The Role of Serine-Threonine Protein Phosphatase PP2A in Plant Oxidative Stress Signaling-Facts and Hypotheses

Abstract

Abiotic and biotic factors induce oxidative stress involving the production and scavenging of reactive oxygen species (ROS). This review is a survey of well-known and possible roles of serine-threonine protein phosphatases in plant oxidative stress signaling, with special emphasis on PP2A. ROS mediated signaling involves three interrelated pathways: (i) perception of extracellular ROS triggers signal transduction pathways, leading to DNA damage and/or the production of antioxidants; (ii) external signals induce intracellular ROS generation that triggers the relevant signaling pathways and (iii) external signals mediate protein phosphorylation dependent signaling pathway(s), leading to the expression of ROS producing enzymes like NADPH oxidases. All pathways involve inactivation of serine-threonine protein phosphatases. The metal dependent phosphatase PP2C has a negative regulatory function during ABA mediated ROS signaling. PP2A is the most abundant protein phosphatase in eukaryotic cells. Inhibitors of PP2A exert a ROS inducing activity as well and we suggest that there is a direct relationship between these two effects of drugs. We present current findings and hypotheses regarding PP2A-ROS signaling connections related to all three ROS signaling pathways and anticipate future research directions for this field. These mechanisms have implications in the understanding of stress tolerance of vascular plants, having applications regarding crop improvement.
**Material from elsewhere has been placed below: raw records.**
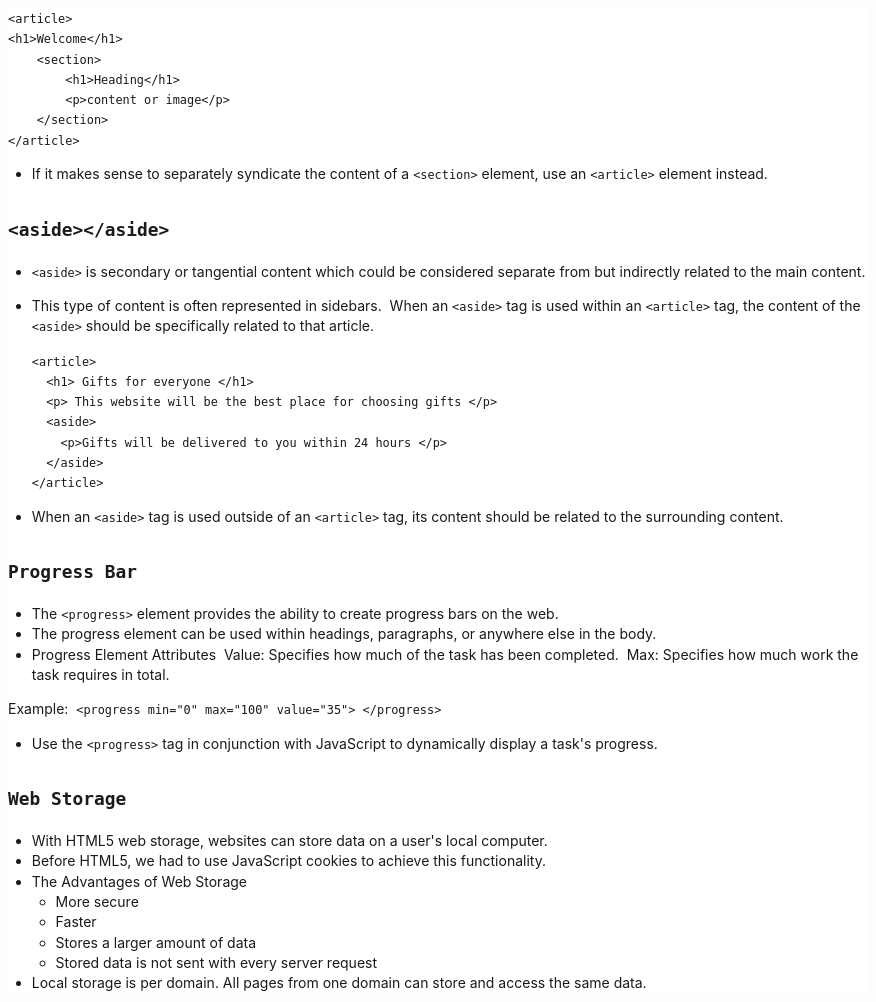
   ```
  <article> 
  <h1>Welcome</h1> 
      <section> 
          <h1>Heading</h1> 
          <p>content or image</p> 
      </section> 
  </article>
  ```

- If it makes sense to separately syndicate the content of a `<section>` element, use an `<article>` element instead.

## `<aside></aside>` 

- `<aside>` is secondary or tangential content which could be considered separate from but indirectly related to the main content.
- This type of content is often represented in sidebars.  When an `<aside>` tag is used within an `<article>` tag, the content of the `<aside>` should
  be specifically related to that article.

  ```
  <article>
    <h1> Gifts for everyone </h1>
    <p> This website will be the best place for choosing gifts </p>
    <aside>
      <p>Gifts will be delivered to you within 24 hours </p>
    </aside>
  </article>
  ```

- When an `<aside>` tag is used outside of an `<article>` tag, its content should be related to the surrounding content.

## `Progress Bar` 

- The `<progress>` element provides the ability to create progress bars on the web.
- The progress element can be used within headings, paragraphs, or anywhere else in the body.
- Progress Element Attributes  Value: Specifies how much of the task has been completed.  Max: Specifies how much work the task requires in total.

Example:  `<progress min="0" max="100" value="35"> </progress>`

- Use the `<progress>` tag in conjunction with JavaScript to dynamically display a task's progress.

## `Web Storage `

- With HTML5 web storage, websites can store data on a user's local computer.
- Before HTML5, we had to use JavaScript cookies to achieve this functionality.
- The Advantages of Web Storage
  - More secure
  - Faster
  - Stores a larger amount of data
  - Stored data is not sent with every server request
- Local storage is per domain. All pages from one domain can store and access the same data.
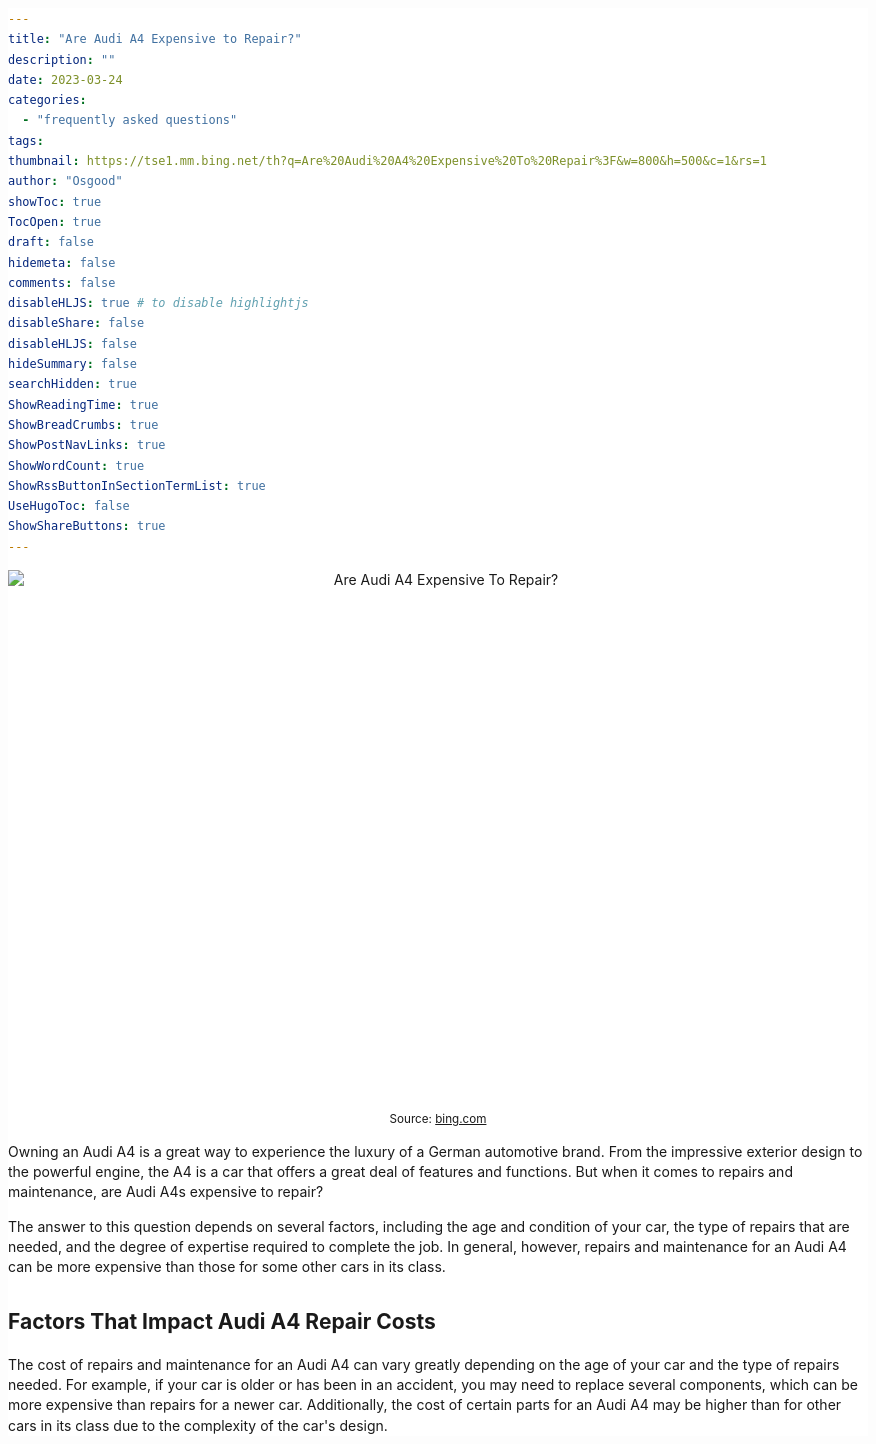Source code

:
 ```yaml
---
title: "Are Audi A4 Expensive to Repair?"
description: ""
date: 2023-03-24
categories:
  - "frequently asked questions" 
tags: 
thumbnail: https://tse1.mm.bing.net/th?q=Are%20Audi%20A4%20Expensive%20To%20Repair%3F&w=800&h=500&c=1&rs=1
author: "Osgood"
showToc: true
TocOpen: true
draft: false
hidemeta: false
comments: false
disableHLJS: true # to disable highlightjs
disableShare: false
disableHLJS: false
hideSummary: false
searchHidden: true
ShowReadingTime: true
ShowBreadCrumbs: true
ShowPostNavLinks: true
ShowWordCount: true
ShowRssButtonInSectionTermList: true
UseHugoToc: false
ShowShareButtons: true
---
```


<center>
	<img src="https://tse1.mm.bing.net/th?q=Are%20Audi%20A4%20Expensive%20To%20Repair%3F&w=800&h=500&c=1&rs=1" alt="Are Audi A4 Expensive To Repair?" width="800" height="500" style="display: block; width: 100%; height: auto">
	<small>Source: <a href="https://www.bing.com" rel="nofollow">bing.com</a></small>
</center>

<p>Owning an Audi A4 is a great way to experience the luxury of a German automotive brand. From the impressive exterior design to the powerful engine, the A4 is a car that offers a great deal of features and functions. But when it comes to repairs and maintenance, are Audi A4s expensive to repair?</p>

<p>The answer to this question depends on several factors, including the age and condition of your car, the type of repairs that are needed, and the degree of expertise required to complete the job. In general, however, repairs and maintenance for an Audi A4 can be more expensive than those for some other cars in its class.</p>

<h2>Factors That Impact Audi A4 Repair Costs</h2>

<p>The cost of repairs and maintenance for an Audi A4 can vary greatly depending on the age of your car and the type of repairs needed. For example, if your car is older or has been in an accident, you may need to replace several components, which can be more expensive than repairs for a newer car. Additionally, the cost of certain parts for an Audi A4 may be higher than for other cars in its class due to the complexity of the car's design.</p>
Keywords: PP2A; ROS signaling pathways; plant oxidative stress; protein phosphatase; reactive oxygen species.

Figure 1

ROS-related targets of PP2A inhibitors in plants. Clear lines/arrows show mechanisms that are already elucidated, while dashed lines/arrows show mechanisms for which some evidence exists, but further research is needed for clarifying. As can be seen, all inhibitors activate MAPK cascades by PP2A inhibition and this might be a key step in the production of ROS via RBOH. On the other hand, a decrease in reduced glutathione (GSH) pool due to the formation of GSH-MCY-LR (or cantharidin) conjugates leads to the elevation of ROS levels in a PP2A independent pathway. For MCY-LR, there are three possible mechanisms of oxidative stress induction (see text) of which mechanisms 1 and 3 that have been proven for plants are presented here. Lipid peroxidation and protein oxidation can originate from both mechanisms as shown in the Figure, thus a clear separation of these mechanisms is difficult. It was not our scope to show here the uptake mechanisms of inhibitors by plasma membrane and endomembranes. GSH: reduced glutathione; MCY-LR: microcystin-LR; CA: calyculin A; OA: okadaic acid. The effects of different inhibitors are shown as red: MCY-LR; green: CA; blue: cantharidin; brown: OA.

Figure 2

An overview of proven and hypothetical oxidative stress signaling pathways, where PP2A is involved. Red: Pathway 1; green: Pathway 2; Blue: Pathway 3. Clear lines/arrows show pathways that are already elucidated, while dashed lines/arrows show pathways for which some evidence exists, but further research is needed for clarification. The central player of these players is RBOH: the pathway of its expression and activation is controlled at multiple steps of Pathway 3 and it is also crucial for the production of apoplastic ROS, that will then re-enter Pathway 1 that is also controlled by PP2A. There is poor information on the regulation of Pathway 2 by PP2A. CPR5 is a phosphoregulated protein involved in SA signaling. CPK5 and ERK are Ca²⁺ activated protein kinases. OST1 (OPEN STOMATA 1) is a protein kinase involved in the activation of RBOH. OXI1 is a Ser/thr kinase and RLK/CRK is a large family of receptor-like kinases. PYR/RCAR is the ABA receptor and ABI1 and ABI2 are the PP2Cs inactivated by ABA.